• [Assigned task]
The expected answer is the data below, printed verbatim without its pictures.

• [Data supplied]

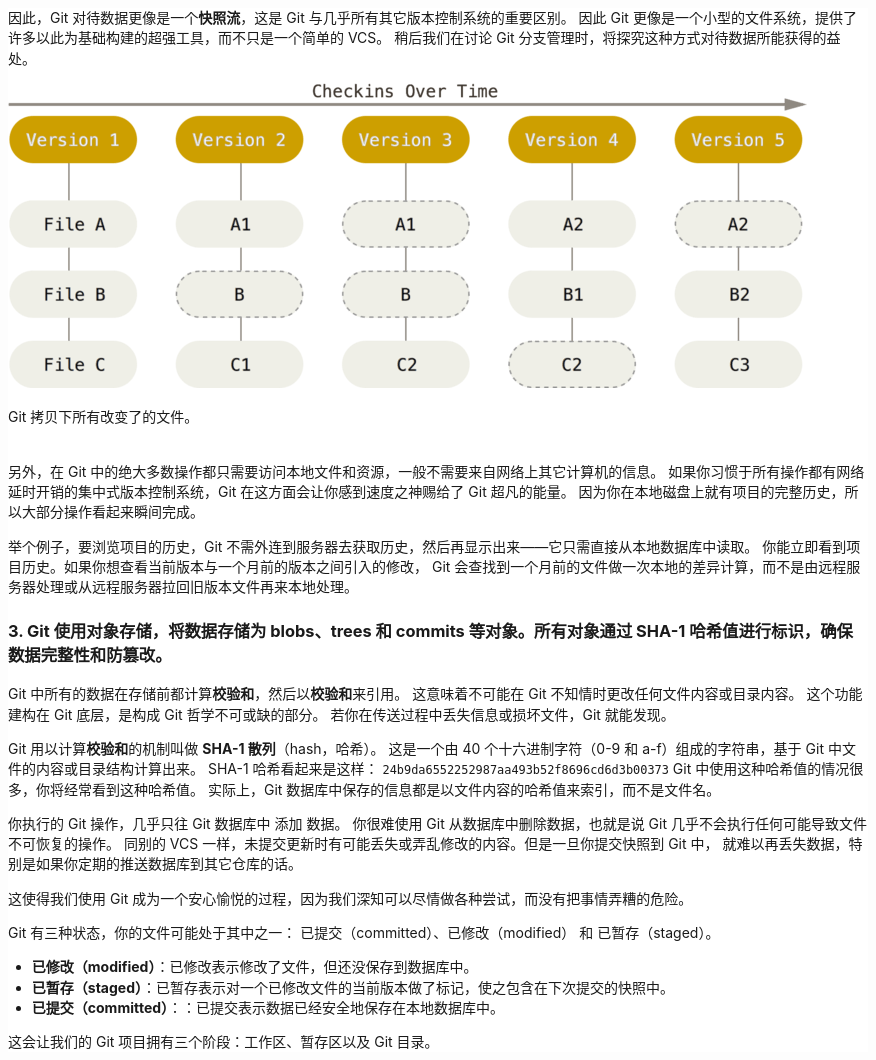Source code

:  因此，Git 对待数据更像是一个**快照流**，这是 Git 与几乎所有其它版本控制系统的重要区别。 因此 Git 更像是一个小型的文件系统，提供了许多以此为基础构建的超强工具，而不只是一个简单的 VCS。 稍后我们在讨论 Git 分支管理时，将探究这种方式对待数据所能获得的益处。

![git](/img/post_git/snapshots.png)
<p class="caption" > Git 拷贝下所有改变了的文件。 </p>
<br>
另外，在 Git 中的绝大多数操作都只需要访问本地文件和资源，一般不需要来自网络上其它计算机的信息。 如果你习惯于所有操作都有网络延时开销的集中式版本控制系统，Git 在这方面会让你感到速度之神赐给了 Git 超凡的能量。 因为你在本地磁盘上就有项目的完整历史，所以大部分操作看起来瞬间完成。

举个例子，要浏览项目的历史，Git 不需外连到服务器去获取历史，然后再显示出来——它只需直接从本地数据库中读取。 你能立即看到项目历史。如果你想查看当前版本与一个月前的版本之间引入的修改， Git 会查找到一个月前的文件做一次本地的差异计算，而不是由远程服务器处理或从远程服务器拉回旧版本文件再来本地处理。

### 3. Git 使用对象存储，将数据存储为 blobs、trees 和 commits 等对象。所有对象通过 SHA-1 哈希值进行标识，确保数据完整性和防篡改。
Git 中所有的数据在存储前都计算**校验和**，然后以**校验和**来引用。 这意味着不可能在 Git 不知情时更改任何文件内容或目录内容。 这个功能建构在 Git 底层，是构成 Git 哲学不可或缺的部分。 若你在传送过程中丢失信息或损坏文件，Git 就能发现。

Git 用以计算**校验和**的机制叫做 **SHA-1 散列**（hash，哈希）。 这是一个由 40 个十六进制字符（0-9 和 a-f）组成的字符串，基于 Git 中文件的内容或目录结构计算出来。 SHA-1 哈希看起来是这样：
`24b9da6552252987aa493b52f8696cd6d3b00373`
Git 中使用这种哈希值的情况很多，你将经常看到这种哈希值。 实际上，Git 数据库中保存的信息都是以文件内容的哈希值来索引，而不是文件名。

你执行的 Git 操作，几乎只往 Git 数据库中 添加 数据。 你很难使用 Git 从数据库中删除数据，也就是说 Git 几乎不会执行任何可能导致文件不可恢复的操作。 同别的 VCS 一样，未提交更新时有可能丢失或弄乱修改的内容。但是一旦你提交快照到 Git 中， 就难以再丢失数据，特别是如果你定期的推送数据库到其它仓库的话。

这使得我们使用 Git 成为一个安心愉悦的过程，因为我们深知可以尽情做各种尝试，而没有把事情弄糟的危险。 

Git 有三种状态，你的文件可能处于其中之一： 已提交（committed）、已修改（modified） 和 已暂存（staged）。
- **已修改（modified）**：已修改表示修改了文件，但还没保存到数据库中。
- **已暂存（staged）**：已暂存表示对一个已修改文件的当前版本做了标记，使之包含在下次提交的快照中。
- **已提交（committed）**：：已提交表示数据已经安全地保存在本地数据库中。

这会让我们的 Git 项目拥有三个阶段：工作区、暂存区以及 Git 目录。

• [Solution]
Source code

:  因此，Git 对待数据更像是一个**快照流**，这是 Git 与几乎所有其它版本控制系统的重要区别。 因此 Git 更像是一个小型的文件系统，提供了许多以此为基础构建的超强工具，而不只是一个简单的 VCS。 稍后我们在讨论 Git 分支管理时，将探究这种方式对待数据所能获得的益处。

![git](/img/post_git/snapshots.png)
<p class="caption" > Git 拷贝下所有改变了的文件。 </p>
<br>
另外，在 Git 中的绝大多数操作都只需要访问本地文件和资源，一般不需要来自网络上其它计算机的信息。 如果你习惯于所有操作都有网络延时开销的集中式版本控制系统，Git 在这方面会让你感到速度之神赐给了 Git 超凡的能量。 因为你在本地磁盘上就有项目的完整历史，所以大部分操作看起来瞬间完成。

举个例子，要浏览项目的历史，Git 不需外连到服务器去获取历史，然后再显示出来——它只需直接从本地数据库中读取。 你能立即看到项目历史。如果你想查看当前版本与一个月前的版本之间引入的修改， Git 会查找到一个月前的文件做一次本地的差异计算，而不是由远程服务器处理或从远程服务器拉回旧版本文件再来本地处理。

### 3. Git 使用对象存储，将数据存储为 blobs、trees 和 commits 等对象。所有对象通过 SHA-1 哈希值进行标识，确保数据完整性和防篡改。
Git 中所有的数据在存储前都计算**校验和**，然后以**校验和**来引用。 这意味着不可能在 Git 不知情时更改任何文件内容或目录内容。 这个功能建构在 Git 底层，是构成 Git 哲学不可或缺的部分。 若你在传送过程中丢失信息或损坏文件，Git 就能发现。

Git 用以计算**校验和**的机制叫做 **SHA-1 散列**（hash，哈希）。 这是一个由 40 个十六进制字符（0-9 和 a-f）组成的字符串，基于 Git 中文件的内容或目录结构计算出来。 SHA-1 哈希看起来是这样：
`24b9da6552252987aa493b52f8696cd6d3b00373`
Git 中使用这种哈希值的情况很多，你将经常看到这种哈希值。 实际上，Git 数据库中保存的信息都是以文件内容的哈希值来索引，而不是文件名。

你执行的 Git 操作，几乎只往 Git 数据库中 添加 数据。 你很难使用 Git 从数据库中删除数据，也就是说 Git 几乎不会执行任何可能导致文件不可恢复的操作。 同别的 VCS 一样，未提交更新时有可能丢失或弄乱修改的内容。但是一旦你提交快照到 Git 中， 就难以再丢失数据，特别是如果你定期的推送数据库到其它仓库的话。

这使得我们使用 Git 成为一个安心愉悦的过程，因为我们深知可以尽情做各种尝试，而没有把事情弄糟的危险。 

Git 有三种状态，你的文件可能处于其中之一： 已提交（committed）、已修改（modified） 和 已暂存（staged）。
- **已修改（modified）**：已修改表示修改了文件，但还没保存到数据库中。
- **已暂存（staged）**：已暂存表示对一个已修改文件的当前版本做了标记，使之包含在下次提交的快照中。
- **已提交（committed）**：：已提交表示数据已经安全地保存在本地数据库中。

这会让我们的 Git 项目拥有三个阶段：工作区、暂存区以及 Git 目录。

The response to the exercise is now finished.